Home again. And my head itches like crazy. Later in the week, I will post some pictures of what my head looked like with 25 electrodes glued to it for 6 days. Not pretty, but interesting for sure!
I am glad to be here on my couch. My Chanelly-Belly beagle is at my feet, and my Sassy cat is at my shoulder. Jerry says life feels right again.
I learned quite a few things during this hospital stay. First of all - and most gratefully - through a huge garden of flowers, Easter baskets, and cards, I learned how loved I was! How wonderful to look upon the overflowing window ledge and see the blessings bestowed upon me by my friends and family. During some of my harder times, that window ledge really helped me.
I have tried over 15 combinations of seizure meds over the years. I have very little left to nothing left to try anymore that doesn't affect me negatively. I tried a new one again during this hospital stay, but oh, what a disaster. At a VERY small dose I was okay, but it once it was increased, I had such adverse reactions that I had to be monitored on an EKG. So needless to say that wasn't the drug.
When I had my discharge meeting with the doctor before I left, she told me something surprising. I guess it was something I had never heard before. I have abnormal brain waves that will never be able to be treated. My VNS implant is helping to minimize the amount of seizures I used to have - and that is good news! But in the end, there are some that are never going to be able to be medically treated.
This gives me pause. I always have carried around that huge word - HOPE. And so now I have to find it within myself to carry a bigger word - ACCEPTANCE.
Until there is a new option, this has and will continue to change my life. Driving isn't going to be an option until I'm seizure-free for 6 months. I can't tell you what the loss of this freedom means.
I have to think about what avenue my Close To My Heart business will take. Oh, how I love my customers!
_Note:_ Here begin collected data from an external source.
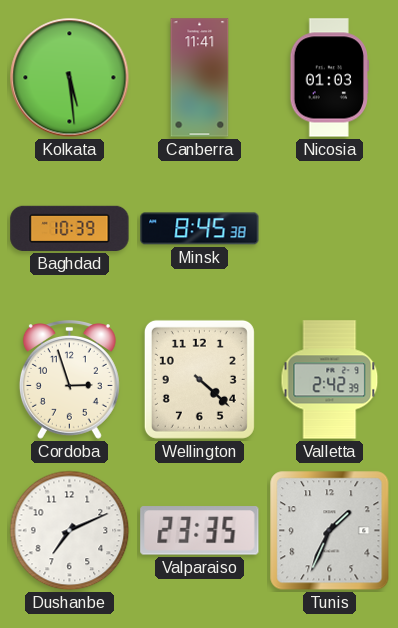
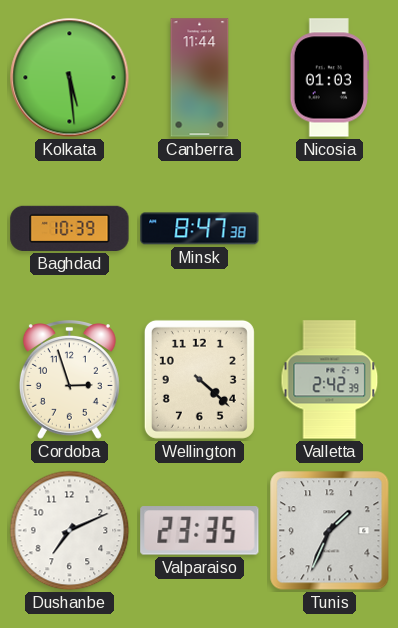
Canberra: 11:41 -> 11:44
Minsk: 8:45 -> 8:47
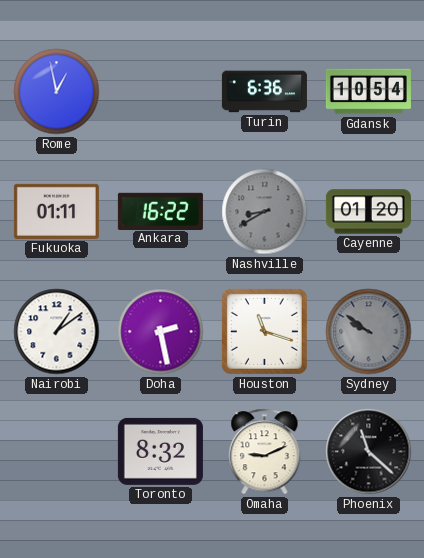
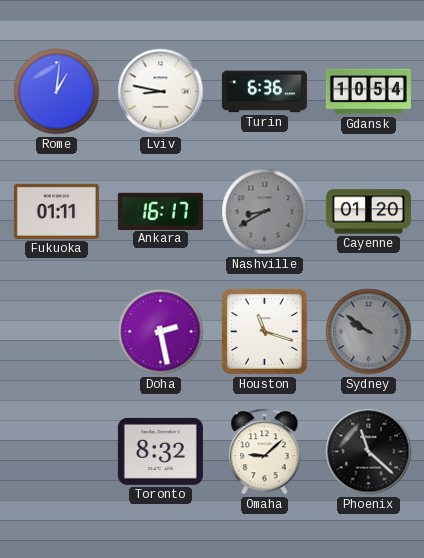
Rome: 12:58 -> 1:01
Lviv: none -> 8:47
Ankara: 16:22 -> 16:17
Nairobi: 1:09 -> none
Omaha: 9:11 -> 9:08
Clubs aren't going to be an option for me for quite some time as I work this out, but I may be able to sneak in an occasional card class or workshop. Those of you that know me, know how I love to teach.
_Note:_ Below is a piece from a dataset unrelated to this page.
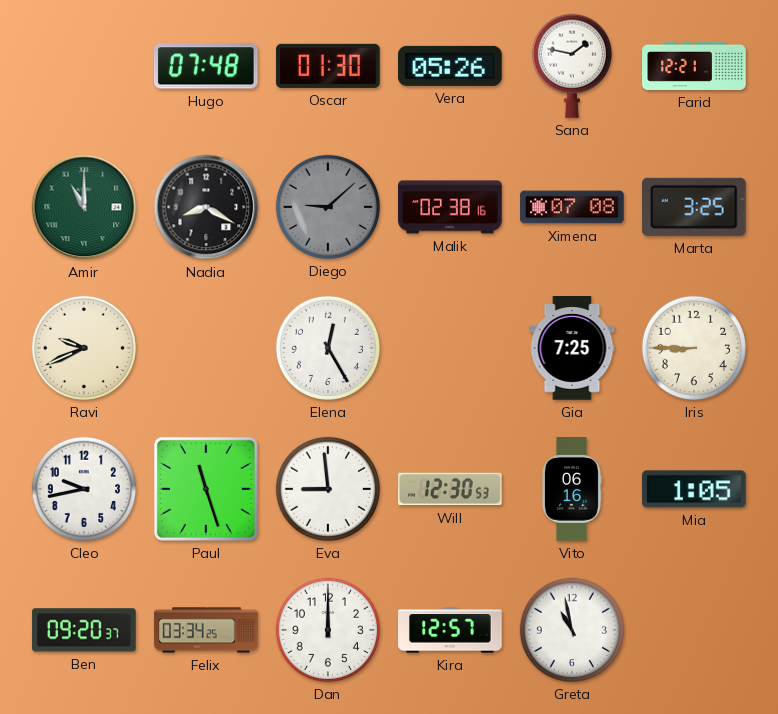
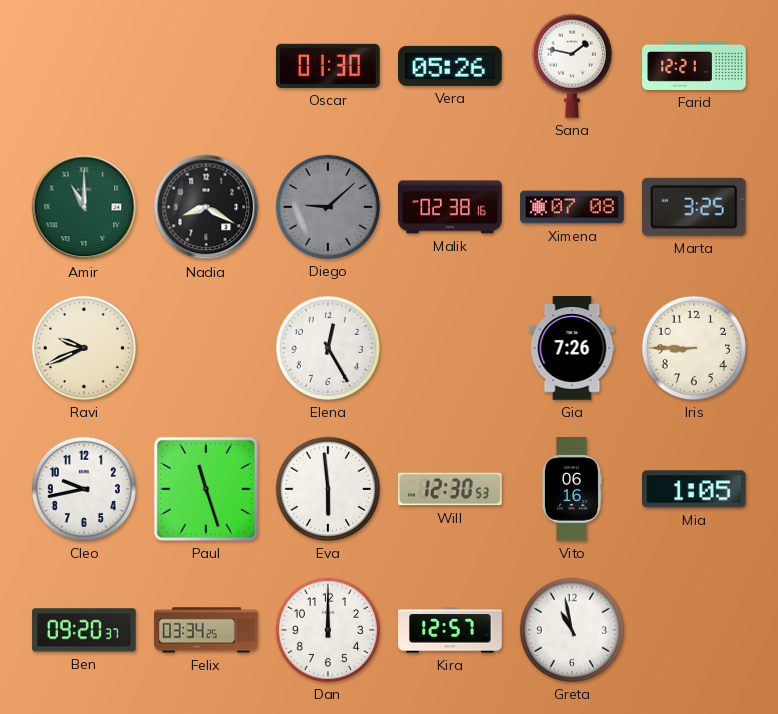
Hugo: 07:48 -> none
Gia: 7:25 -> 7:26
Eva: 8:59 -> 5:59
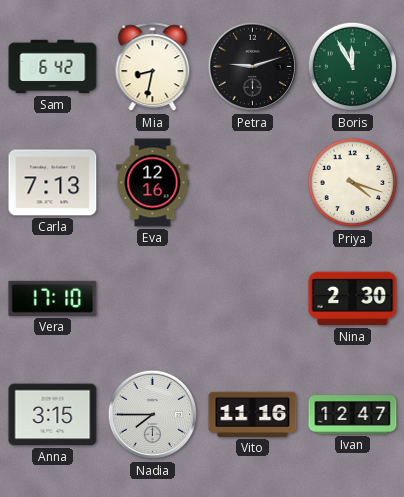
For now, at least for the next little while, I've got to work on that acceptance thing I was talking about. Even though this hospital stay is over, I've still got a series of doctor's appointments that will take up much of my time - and I'm afraid a little of my energy.
I heard a pastor tell a story once about his appointments and meetings. He would cancel them should he not feel 100%. He would simply tell the person he was meeting with that he needed to reschedule because it was important to him to be at his best for them. That lesson has always stuck with me. It's so important to me that if I teach and spend time with my customers, I give them my best. Each person I have been blessed to meet deserves that.
In the next week or two, I'm going to determine a date for the Open House I would like to have. Each of my customers needs to have an Idea Book! There's such fun product in there - and I will love seeing everyone!
When I have a little more time this week, I'll do some more updating.